$3.1 million NIA grant to advance Sanders-Brown researcher’s groundbreaking dementia study
LEXINGTON, Ky. (April 4, 2024) — Maj-Linda Selenica, Ph.D., assistant professor in the University of Kentucky College of Medicine and associate director of outreach and partnerships at UK’s Sanders-Brown Center on Aging has been working on research surrounding misfolding of the protein TDP-43 for several years now. Thanks to a recent $3.1 million grant from the National Institute on Aging (NIA), the groundbreaking work will continue.
“We have uncovered completely novel modification of TDP-43 that uniquely and irreversibly changes the cellular mechanisms in the brain,” said Selenica.

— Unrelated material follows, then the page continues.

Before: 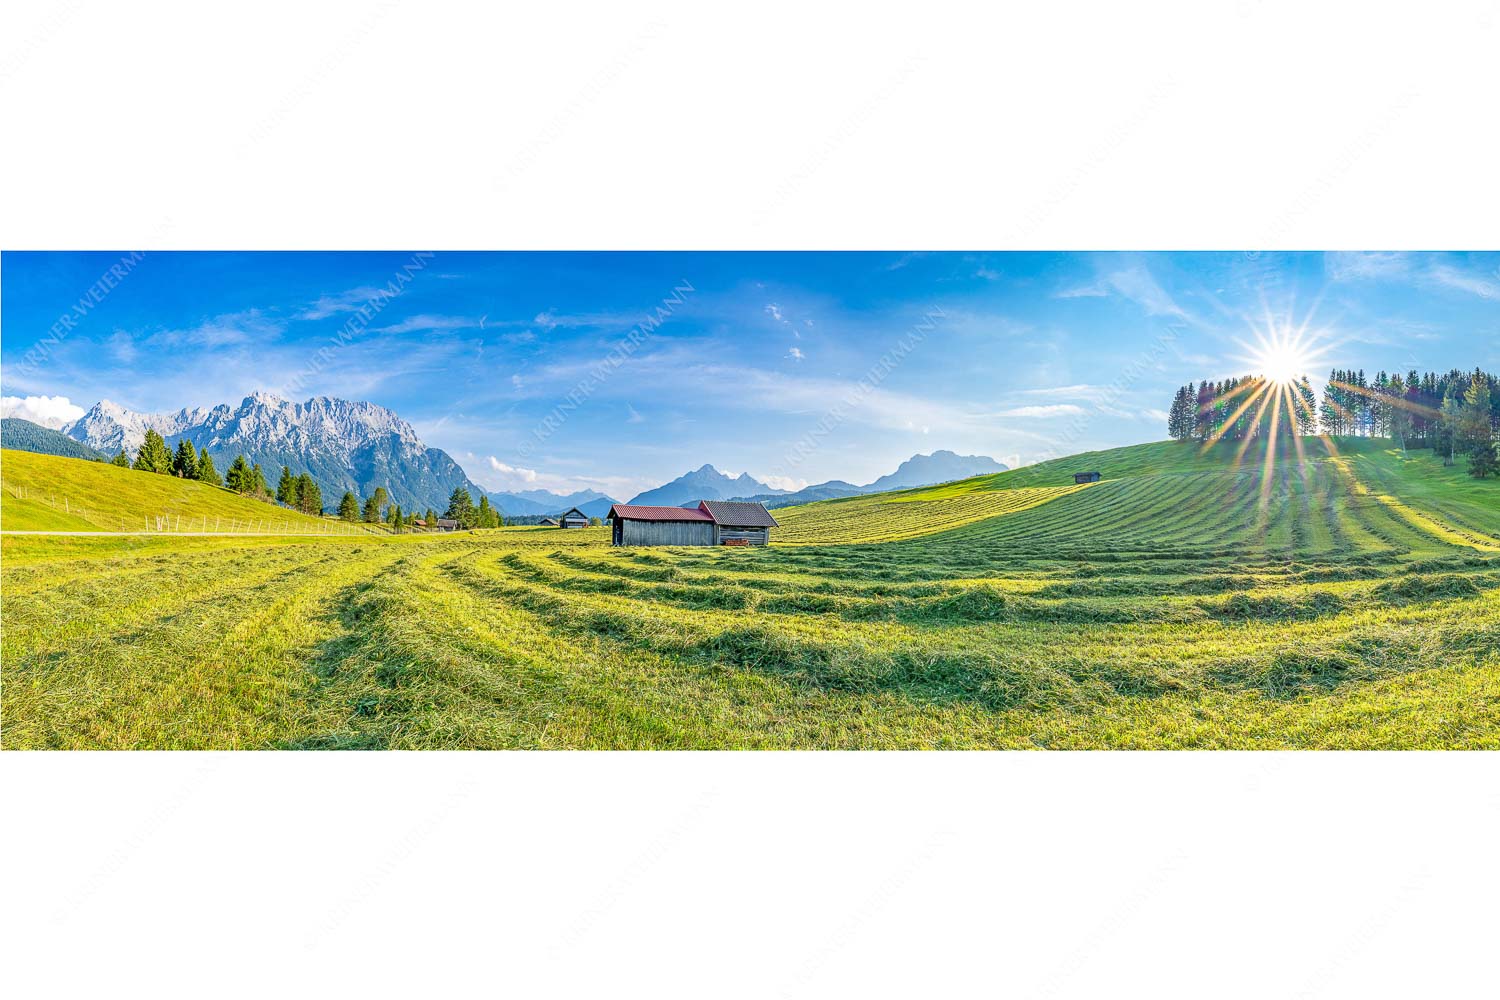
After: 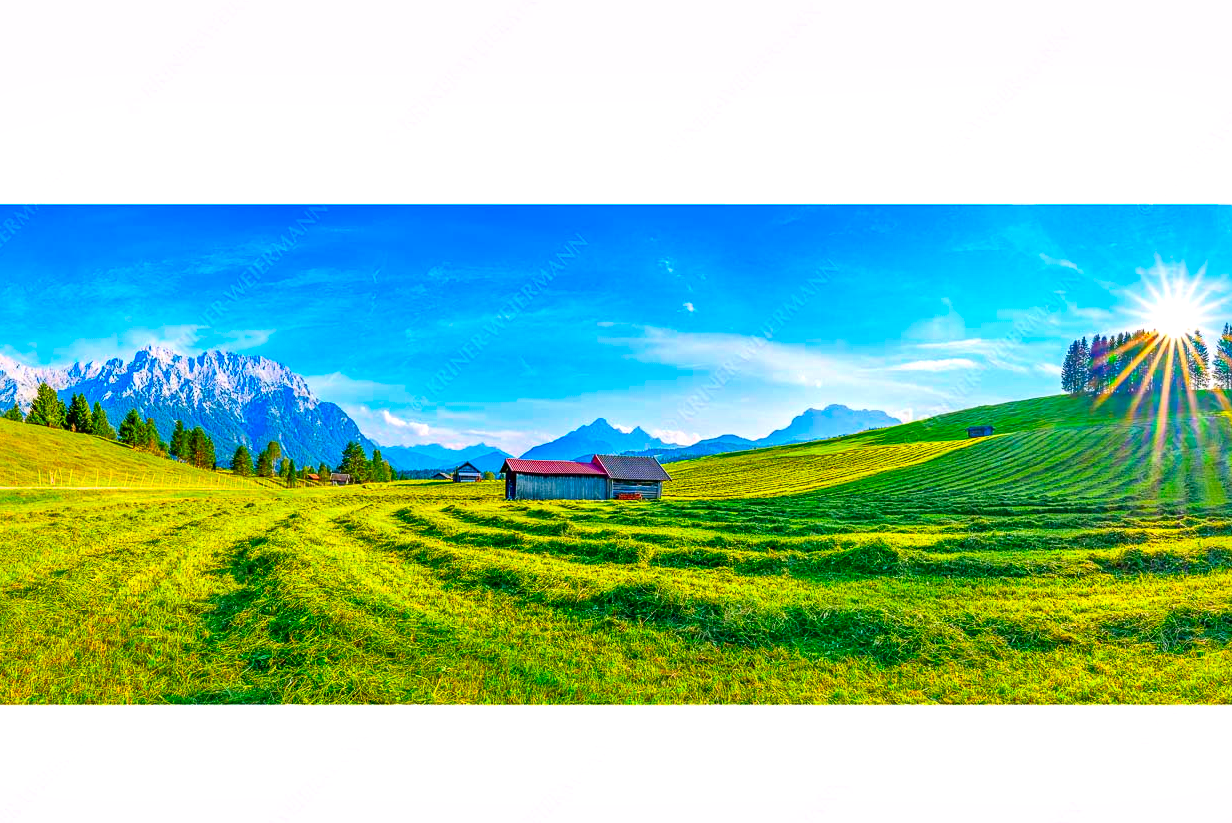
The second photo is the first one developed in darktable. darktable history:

TDP-43 proteinopathies — diseases caused by misfolded proteins — pose enormous risk to public health, but scientists have few strategies to intervene. Selenica and her lab have discovered that peptidyl arginine deiminases (PADs) promote the conversion of one amino acid, arginine, to another, citrulline, within the TDP-43 protein, a process called citrullination. This process modifies TDP-43 and may be a potential therapeutic target.
This work, focused on brain proteins, began in 2017 during Selenica’s time at the University of South Florida (USF) College of Pharmacy. “It all started as any good simple experiment does, we wanted to see whether citrullination affected TDP-43 protein,” said Selenica. “Moving forward we then wanted to study this very carefully and detailed because the role of citrullination of TDP-43 was completely unknown.”
Early on in Selenica’s work with TDP-43, her team made novel antibodies for the citrullinated TDP-43, as they did not exist as research tools. The team was able to use these antibodies to start looking at the potential mechanisms.
“Alzheimer’s disease (AD) brains and dementia brains undergo longstanding stress, so we asked the same thing of the cellular models and cross validated our findings in animal models,” said Selenica. “We obviously cannot mimic what happens in the human brain, but these models permit us to understand mechanisms that underlie the human disease.”
Selenica’s lab collaborated with Sanders-Brown’s Daniel Lee, Ph.D., associate professor in the UK College of Medicine, and co-investigator on the grant. He was first to investigate the effects of PAD-dependent tau citrullination in AD. Their combined efforts now focus on better understanding how citrullination impacts TDP-43, tau and other pathological proteins that affects brain function and Alzheimer’s Disease Related Dementias (ADRDs).
Indeed, years ago, using the terms “Alzheimer’s disease” and “dementia” interchangeably was accepted. Now scientists understand that a variety of diseases and disease processes contribute to dementia, which is why so much of the ongoing work within the labs at Sanders-Brown are connected in some way. Selenica and Lee’s laboratories are joining forces to focus on two prominent pathological hallmarks in ADRD.
A few years after her work began at USF regarding TDP-43 pathology, Selenica’s now-colleague Pete Nelson, M.D., Ph.D., professor of pathology and laboratory medicine at the UK College of Medicine, and neuropathology core leader at Sanders-Brown, led a group of international experts who characterized TDP-43 as a new form of dementia. Emerging research indicates that TDP-43 contributes to dementia syndromes and in 2019 the disease was officially characterized and named limbic predominant age-related TDP-43 encephalopathy (LATE). Selenica then collaborated with Nelson to look at human brain tissues with LATE and AD+ LATE from the UK Alzheimer’s Disease Center Tissue Bank housed within Sanders-Brown. Nelson is also a co-investigator in this new grant.
“This is one of the big advantages of Sanders-Brown. Our collaboration within the center is unmatched,” said Selenica.
Through Selenica’s research, her lab identified elevated PAD2 and PAD4 expression and TDP-43 citrullination at the beginning of LATE and in ADRDs. Protein citrullination is a well-known biomarker of inflammation. When examining brain tissue from Alzheimer’s disease (AD) patients, scientists have found elevated protein citrullination in the same locations as amyloid plaques.
Based on her prior research and the work that is planned thanks to the new NIA grant, Selenica is hopeful it can result in several therapeutic avenues to target TDP-43 (via citrullination) early in the disease development process. “I’m hoping that several years from now we can develop disease-modifying therapeutic strategies and future biomarker assays targeting TDP-43 pathology,” said Selenica. And she doesn’t think the work will stop there. “I think this project will open the field to much more fruitful collaborations. It has us really thinking about, could we develop something to target all the pathologies at once?”
Selenica and her lab are now preparing a paper describing their results and plan to submit it for publication in the coming months.
Research reported in this publication was supported by the National Institute on Aging of the National Institutes of Health under Award Number RO1AG084670. The content is solely the responsibility of the authors and does not necessarily represent the official views of the National Institutes of Health.